Text excerpt
The first USS Henley (DD-39) was a modified Paulding-class destroyer in the United States Navy during World War I and later in the United States Coast Guard, designated as CG-12. She was named for Robert Henley.

Henley was launched on 3 April 1912 by the Fore River Shipbuilding Company, in Quincy, Massachusetts; sponsored by Miss Constance Henley Kane, great-grandniece or Robert Henley; and commissioned at Boston, Massachusetts, on 6 December 1912, with Lieutenant Commander W. L. Littlefield in command.

After training and shakedown, Henley joined the US Atlantic Torpedo Fleet at Newport, Rhode Island, for a peacetime career of tactical exercises and training maneuvers along the coast from the Caribbean to the North Atlantic. On 22 April 1914, she joined the fleet off Tampico, Mexico, to protect American citizens and property in the face of revolution in that country. During this period, Henley also saw duty transporting refugees and supplies. With war in Europe that fall, she began Neutrality Patrol along the coast and checked belligerent vessels in American ports.

Items listed in a dataset:
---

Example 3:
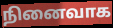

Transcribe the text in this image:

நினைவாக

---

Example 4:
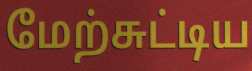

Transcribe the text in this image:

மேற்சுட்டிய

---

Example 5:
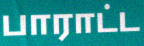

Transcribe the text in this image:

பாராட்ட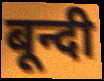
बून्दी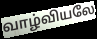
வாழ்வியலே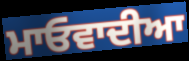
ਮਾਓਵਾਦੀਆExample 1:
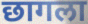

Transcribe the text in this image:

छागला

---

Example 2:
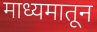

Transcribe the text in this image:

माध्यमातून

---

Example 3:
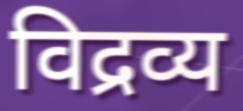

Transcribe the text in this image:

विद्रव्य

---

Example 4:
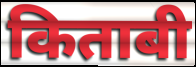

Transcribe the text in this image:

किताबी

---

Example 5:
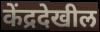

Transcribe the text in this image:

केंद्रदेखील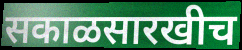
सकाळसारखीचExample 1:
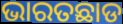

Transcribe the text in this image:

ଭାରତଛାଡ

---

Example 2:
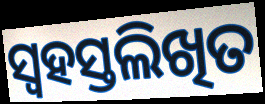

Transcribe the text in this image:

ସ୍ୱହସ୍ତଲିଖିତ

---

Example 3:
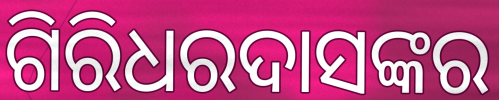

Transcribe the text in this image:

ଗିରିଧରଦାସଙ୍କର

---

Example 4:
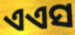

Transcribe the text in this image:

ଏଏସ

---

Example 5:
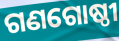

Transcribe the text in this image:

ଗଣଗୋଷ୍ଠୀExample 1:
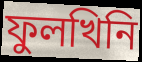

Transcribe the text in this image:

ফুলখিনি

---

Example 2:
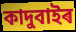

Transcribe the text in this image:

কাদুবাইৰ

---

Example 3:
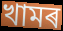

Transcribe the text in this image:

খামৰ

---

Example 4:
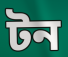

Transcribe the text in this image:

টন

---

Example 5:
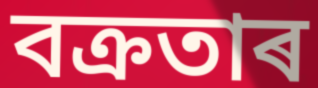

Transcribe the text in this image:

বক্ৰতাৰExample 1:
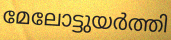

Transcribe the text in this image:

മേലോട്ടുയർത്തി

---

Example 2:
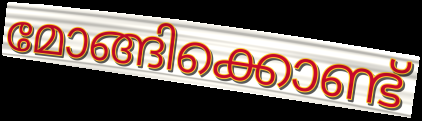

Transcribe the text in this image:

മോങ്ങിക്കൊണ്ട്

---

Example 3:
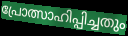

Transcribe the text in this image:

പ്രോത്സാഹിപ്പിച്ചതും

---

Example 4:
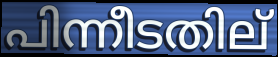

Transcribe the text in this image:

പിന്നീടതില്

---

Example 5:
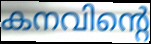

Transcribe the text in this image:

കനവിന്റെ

...

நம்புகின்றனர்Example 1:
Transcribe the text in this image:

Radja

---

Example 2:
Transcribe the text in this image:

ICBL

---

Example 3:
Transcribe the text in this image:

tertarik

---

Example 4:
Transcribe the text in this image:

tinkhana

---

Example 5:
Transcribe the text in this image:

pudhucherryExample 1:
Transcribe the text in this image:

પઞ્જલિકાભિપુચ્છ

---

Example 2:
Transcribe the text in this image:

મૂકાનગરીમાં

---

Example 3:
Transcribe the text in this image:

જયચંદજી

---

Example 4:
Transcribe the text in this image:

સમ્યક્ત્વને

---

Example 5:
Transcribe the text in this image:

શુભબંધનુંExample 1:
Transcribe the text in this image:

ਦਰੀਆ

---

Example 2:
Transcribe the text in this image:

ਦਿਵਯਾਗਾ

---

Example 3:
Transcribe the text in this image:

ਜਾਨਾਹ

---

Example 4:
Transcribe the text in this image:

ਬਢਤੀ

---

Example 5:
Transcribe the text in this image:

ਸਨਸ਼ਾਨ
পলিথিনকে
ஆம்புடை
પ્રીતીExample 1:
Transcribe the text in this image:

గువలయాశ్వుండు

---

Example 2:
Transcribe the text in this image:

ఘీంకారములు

---

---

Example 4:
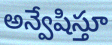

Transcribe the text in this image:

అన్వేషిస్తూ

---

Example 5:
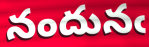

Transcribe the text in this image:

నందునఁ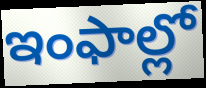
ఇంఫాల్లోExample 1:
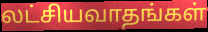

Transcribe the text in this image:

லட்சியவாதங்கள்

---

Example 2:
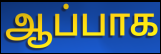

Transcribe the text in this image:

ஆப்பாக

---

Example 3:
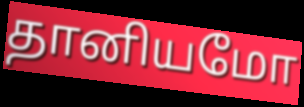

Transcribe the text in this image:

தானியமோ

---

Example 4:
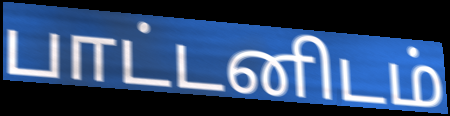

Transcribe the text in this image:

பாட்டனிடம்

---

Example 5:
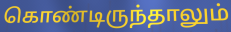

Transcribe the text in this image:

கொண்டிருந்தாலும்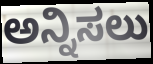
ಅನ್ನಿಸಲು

Set of tasks
- A) Transcribe the USS Henley passage from "After training and" up to and including "in American ports.".
- B) Go on with the history of the destroyer USS Henley, picking up right after its final sentence.

Final results
- A)
After training and shakedown, Henley joined the US Atlantic Torpedo Fleet at Newport, Rhode Island, for a peacetime career of tactical exercises and training maneuvers along the coast from the Caribbean to the North Atlantic. On 22 April 1914, she joined the fleet off Tampico, Mexico, to protect American citizens and property in the face of revolution in that country. During this period, Henley also saw duty transporting refugees and supplies. With war in Europe that fall, she began Neutrality Patrol along the coast and checked belligerent vessels in American ports.

- B)
When America entered World War I in April 1917, Henley continued patrol along the coast and also escorted fuel ships to the destroyers guarding America's first troop convoy on 13 June. For the remainder of the war, Henley performed convoy duty along the coast and carried out anti-submarine patrol off New York harbor. Henley put in at the Philadelphia Navy Yard on 22 December 1918 and decommissioned there on 12 December 1919.